• **Description of the task**: Copy each of the following entries back without change.

Page-level text extractions:
___

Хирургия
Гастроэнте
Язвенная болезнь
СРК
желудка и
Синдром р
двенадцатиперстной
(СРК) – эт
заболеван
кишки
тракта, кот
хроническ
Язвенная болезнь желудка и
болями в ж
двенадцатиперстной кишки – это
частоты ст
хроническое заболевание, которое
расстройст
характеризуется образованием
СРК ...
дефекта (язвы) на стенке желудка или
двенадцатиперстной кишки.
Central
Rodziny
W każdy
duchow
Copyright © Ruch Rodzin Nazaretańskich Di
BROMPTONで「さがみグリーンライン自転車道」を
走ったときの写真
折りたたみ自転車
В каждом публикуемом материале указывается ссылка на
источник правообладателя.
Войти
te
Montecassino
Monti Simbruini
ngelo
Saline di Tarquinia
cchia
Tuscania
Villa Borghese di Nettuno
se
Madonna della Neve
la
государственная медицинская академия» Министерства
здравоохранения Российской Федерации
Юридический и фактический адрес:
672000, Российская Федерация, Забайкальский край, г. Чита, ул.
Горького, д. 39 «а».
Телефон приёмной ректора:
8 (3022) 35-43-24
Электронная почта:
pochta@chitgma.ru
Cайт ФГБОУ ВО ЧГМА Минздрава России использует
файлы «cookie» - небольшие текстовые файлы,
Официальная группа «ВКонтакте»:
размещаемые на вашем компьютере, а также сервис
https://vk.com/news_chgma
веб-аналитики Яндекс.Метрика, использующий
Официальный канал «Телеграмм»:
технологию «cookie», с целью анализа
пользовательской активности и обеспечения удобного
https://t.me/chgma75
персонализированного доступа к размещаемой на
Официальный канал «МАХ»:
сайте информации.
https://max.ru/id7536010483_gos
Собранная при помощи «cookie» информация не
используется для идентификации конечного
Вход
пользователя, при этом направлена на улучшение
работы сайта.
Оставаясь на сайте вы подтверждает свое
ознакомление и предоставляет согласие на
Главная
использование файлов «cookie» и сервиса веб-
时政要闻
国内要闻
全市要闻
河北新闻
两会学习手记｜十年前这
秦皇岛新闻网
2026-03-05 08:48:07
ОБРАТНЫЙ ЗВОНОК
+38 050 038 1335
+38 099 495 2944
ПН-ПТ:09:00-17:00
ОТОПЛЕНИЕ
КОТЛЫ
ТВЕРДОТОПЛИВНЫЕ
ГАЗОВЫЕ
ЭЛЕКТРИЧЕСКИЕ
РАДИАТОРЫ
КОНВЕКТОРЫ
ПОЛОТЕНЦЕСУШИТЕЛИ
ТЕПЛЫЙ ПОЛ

___

• **Exercise solution**:
Хирургия
Гастроэнте
Язвенная болезнь
СРК
желудка и
Синдром р
двенадцатиперстной
(СРК) – эт
заболеван
кишки
тракта, кот
хроническ
Язвенная болезнь желудка и
болями в ж
двенадцатиперстной кишки – это
частоты ст
хроническое заболевание, которое
расстройст
характеризуется образованием
СРК ...
дефекта (язвы) на стенке желудка или
двенадцатиперстной кишки.
Central
Rodziny
W każdy
duchow
Copyright © Ruch Rodzin Nazaretańskich Di
BROMPTONで「さがみグリーンライン自転車道」を
走ったときの写真
折りたたみ自転車
В каждом публикуемом материале указывается ссылка на
источник правообладателя.
Войти
te
Montecassino
Monti Simbruini
ngelo
Saline di Tarquinia
cchia
Tuscania
Villa Borghese di Nettuno
se
Madonna della Neve
la
государственная медицинская академия» Министерства
здравоохранения Российской Федерации
Юридический и фактический адрес:
672000, Российская Федерация, Забайкальский край, г. Чита, ул.
Горького, д. 39 «а».
Телефон приёмной ректора:
8 (3022) 35-43-24
Электронная почта:
pochta@chitgma.ru
Cайт ФГБОУ ВО ЧГМА Минздрава России использует
файлы «cookie» - небольшие текстовые файлы,
Официальная группа «ВКонтакте»:
размещаемые на вашем компьютере, а также сервис
https://vk.com/news_chgma
веб-аналитики Яндекс.Метрика, использующий
Официальный канал «Телеграмм»:
технологию «cookie», с целью анализа
пользовательской активности и обеспечения удобного
https://t.me/chgma75
персонализированного доступа к размещаемой на
Официальный канал «МАХ»:
сайте информации.
https://max.ru/id7536010483_gos
Собранная при помощи «cookie» информация не
используется для идентификации конечного
Вход
пользователя, при этом направлена на улучшение
работы сайта.
Оставаясь на сайте вы подтверждает свое
ознакомление и предоставляет согласие на
Главная
использование файлов «cookie» и сервиса веб-
时政要闻
国内要闻
全市要闻
河北新闻
两会学习手记｜十年前这
秦皇岛新闻网
2026-03-05 08:48:07
ОБРАТНЫЙ ЗВОНОК
+38 050 038 1335
+38 099 495 2944
ПН-ПТ:09:00-17:00
ОТОПЛЕНИЕ
КОТЛЫ
ТВЕРДОТОПЛИВНЫЕ
ГАЗОВЫЕ
ЭЛЕКТРИЧЕСКИЕ
РАДИАТОРЫ
КОНВЕКТОРЫ
ПОЛОТЕНЦЕСУШИТЕЛИ
ТЕПЛЫЙ ПОЛ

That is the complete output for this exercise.